● **Prompt**
Starting at the line that contains "26: (568, 107, 537.79)" and ending at the line that contains "36: (693, 198, 76.17)", the lines below are to be given again exactly, with nothing added.

● **Data supplied**
------------------------------------

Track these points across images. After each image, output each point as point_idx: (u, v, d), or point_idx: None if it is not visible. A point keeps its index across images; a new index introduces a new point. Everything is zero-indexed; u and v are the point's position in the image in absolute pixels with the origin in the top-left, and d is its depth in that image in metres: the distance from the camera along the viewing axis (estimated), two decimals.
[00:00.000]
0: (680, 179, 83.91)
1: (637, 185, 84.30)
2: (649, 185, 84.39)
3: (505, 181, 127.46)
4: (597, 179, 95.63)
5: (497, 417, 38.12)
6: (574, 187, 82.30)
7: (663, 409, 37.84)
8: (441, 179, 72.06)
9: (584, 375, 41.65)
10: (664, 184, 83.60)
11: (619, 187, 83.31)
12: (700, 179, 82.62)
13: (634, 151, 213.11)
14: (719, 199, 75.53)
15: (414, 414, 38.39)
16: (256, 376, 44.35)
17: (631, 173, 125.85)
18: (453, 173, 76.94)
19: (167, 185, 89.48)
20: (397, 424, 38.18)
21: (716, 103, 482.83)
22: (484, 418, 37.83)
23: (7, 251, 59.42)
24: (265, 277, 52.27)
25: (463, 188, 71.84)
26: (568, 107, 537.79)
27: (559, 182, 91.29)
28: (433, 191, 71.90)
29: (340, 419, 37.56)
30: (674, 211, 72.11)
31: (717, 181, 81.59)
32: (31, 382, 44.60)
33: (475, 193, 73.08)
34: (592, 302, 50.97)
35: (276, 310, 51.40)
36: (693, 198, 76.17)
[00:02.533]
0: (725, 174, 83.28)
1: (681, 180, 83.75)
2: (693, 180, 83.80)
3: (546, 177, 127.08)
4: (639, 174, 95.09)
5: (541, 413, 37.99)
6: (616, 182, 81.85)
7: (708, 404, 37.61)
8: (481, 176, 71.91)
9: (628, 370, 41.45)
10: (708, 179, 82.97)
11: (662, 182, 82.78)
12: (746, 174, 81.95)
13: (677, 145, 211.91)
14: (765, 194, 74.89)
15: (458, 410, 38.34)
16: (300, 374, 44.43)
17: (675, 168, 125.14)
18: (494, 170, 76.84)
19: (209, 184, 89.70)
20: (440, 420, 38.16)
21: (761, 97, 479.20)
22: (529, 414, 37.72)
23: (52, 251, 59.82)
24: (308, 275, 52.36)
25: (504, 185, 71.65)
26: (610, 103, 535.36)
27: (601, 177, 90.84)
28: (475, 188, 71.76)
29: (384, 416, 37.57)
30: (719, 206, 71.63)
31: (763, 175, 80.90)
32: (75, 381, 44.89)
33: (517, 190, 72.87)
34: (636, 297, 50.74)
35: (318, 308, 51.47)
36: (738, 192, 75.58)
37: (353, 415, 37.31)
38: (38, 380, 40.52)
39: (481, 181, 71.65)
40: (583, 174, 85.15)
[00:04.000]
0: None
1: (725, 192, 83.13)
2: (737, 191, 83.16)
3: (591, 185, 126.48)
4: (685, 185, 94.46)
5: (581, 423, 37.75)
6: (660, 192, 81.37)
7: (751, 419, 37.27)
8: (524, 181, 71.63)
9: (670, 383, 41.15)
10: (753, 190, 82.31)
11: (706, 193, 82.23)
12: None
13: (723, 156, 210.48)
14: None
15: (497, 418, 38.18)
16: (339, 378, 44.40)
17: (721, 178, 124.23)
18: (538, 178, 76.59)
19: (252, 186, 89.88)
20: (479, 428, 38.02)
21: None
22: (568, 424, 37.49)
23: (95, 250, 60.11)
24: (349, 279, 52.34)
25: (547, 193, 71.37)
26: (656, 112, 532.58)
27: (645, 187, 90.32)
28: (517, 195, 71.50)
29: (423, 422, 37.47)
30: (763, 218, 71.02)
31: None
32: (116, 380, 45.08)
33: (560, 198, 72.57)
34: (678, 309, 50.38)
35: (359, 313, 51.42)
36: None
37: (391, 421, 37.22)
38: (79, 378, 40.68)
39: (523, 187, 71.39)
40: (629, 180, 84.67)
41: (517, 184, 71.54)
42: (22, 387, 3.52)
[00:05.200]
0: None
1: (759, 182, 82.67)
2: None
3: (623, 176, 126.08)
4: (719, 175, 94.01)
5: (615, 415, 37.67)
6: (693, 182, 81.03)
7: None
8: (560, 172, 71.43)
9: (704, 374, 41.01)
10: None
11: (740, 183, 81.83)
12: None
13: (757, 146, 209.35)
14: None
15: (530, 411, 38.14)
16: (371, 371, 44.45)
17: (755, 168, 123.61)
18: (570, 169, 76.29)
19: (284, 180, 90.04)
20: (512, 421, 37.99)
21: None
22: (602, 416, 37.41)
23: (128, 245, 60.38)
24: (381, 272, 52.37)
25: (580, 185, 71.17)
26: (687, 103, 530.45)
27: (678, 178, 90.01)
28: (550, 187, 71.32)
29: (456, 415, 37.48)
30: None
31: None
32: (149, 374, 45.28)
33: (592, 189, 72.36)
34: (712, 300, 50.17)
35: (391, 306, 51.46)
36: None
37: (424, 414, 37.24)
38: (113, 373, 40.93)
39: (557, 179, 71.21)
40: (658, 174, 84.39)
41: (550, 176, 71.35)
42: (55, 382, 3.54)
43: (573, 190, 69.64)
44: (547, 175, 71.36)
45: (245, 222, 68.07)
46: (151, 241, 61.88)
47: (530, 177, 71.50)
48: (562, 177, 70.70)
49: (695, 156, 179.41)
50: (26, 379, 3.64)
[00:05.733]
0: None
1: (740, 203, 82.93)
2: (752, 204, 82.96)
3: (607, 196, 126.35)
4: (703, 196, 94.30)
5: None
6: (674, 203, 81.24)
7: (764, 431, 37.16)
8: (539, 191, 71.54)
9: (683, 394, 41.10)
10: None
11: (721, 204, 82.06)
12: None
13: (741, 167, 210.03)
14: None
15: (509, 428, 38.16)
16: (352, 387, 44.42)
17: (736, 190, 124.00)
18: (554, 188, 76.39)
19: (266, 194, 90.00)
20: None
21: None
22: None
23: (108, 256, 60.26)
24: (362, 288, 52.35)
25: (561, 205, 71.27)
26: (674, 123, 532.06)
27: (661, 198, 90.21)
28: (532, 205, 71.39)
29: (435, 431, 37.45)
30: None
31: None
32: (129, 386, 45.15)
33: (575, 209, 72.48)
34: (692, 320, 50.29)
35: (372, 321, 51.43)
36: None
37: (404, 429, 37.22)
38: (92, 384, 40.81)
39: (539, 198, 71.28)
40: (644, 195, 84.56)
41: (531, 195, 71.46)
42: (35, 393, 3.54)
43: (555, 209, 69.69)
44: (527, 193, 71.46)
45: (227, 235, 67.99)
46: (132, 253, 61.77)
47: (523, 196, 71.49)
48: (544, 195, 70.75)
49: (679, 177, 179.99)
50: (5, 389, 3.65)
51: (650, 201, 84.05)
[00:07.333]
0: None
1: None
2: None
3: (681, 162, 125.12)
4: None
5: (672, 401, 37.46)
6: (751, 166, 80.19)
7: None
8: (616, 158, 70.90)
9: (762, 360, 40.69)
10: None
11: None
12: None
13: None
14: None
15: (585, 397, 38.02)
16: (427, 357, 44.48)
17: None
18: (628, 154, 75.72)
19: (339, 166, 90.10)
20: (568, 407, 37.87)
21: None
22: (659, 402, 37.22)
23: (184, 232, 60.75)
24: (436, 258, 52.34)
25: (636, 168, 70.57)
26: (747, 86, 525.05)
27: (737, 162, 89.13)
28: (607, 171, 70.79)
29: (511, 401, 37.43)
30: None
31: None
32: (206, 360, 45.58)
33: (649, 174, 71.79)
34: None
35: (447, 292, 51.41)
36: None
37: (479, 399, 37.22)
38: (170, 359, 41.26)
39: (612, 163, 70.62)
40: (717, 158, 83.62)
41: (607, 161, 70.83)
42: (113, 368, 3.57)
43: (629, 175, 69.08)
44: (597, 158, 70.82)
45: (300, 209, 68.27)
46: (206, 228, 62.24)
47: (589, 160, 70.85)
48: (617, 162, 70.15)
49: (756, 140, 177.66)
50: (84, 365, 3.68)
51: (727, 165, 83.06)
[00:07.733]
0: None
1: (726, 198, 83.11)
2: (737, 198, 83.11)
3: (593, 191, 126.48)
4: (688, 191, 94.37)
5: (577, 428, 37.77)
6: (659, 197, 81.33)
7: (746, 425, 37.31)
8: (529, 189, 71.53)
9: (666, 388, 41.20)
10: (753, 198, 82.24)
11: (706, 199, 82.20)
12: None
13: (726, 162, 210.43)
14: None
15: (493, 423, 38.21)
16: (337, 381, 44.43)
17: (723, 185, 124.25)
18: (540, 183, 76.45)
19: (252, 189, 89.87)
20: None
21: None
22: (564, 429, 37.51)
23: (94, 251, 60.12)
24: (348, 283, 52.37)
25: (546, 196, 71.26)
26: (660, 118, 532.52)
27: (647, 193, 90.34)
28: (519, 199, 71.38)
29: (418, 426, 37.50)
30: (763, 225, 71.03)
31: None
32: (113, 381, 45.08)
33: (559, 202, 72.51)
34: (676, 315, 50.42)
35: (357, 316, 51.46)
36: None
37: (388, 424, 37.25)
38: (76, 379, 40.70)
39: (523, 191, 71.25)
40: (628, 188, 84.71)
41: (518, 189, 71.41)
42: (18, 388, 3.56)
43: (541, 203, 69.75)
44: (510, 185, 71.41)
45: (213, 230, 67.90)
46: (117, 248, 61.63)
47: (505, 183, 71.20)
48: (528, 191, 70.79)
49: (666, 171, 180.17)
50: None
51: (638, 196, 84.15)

------------------------------------

● **The answer**
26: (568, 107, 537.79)
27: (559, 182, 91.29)
28: (433, 191, 71.90)
29: (340, 419, 37.56)
30: (674, 211, 72.11)
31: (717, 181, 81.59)
32: (31, 382, 44.60)
33: (475, 193, 73.08)
34: (592, 302, 50.97)
35: (276, 310, 51.40)
36: (693, 198, 76.17)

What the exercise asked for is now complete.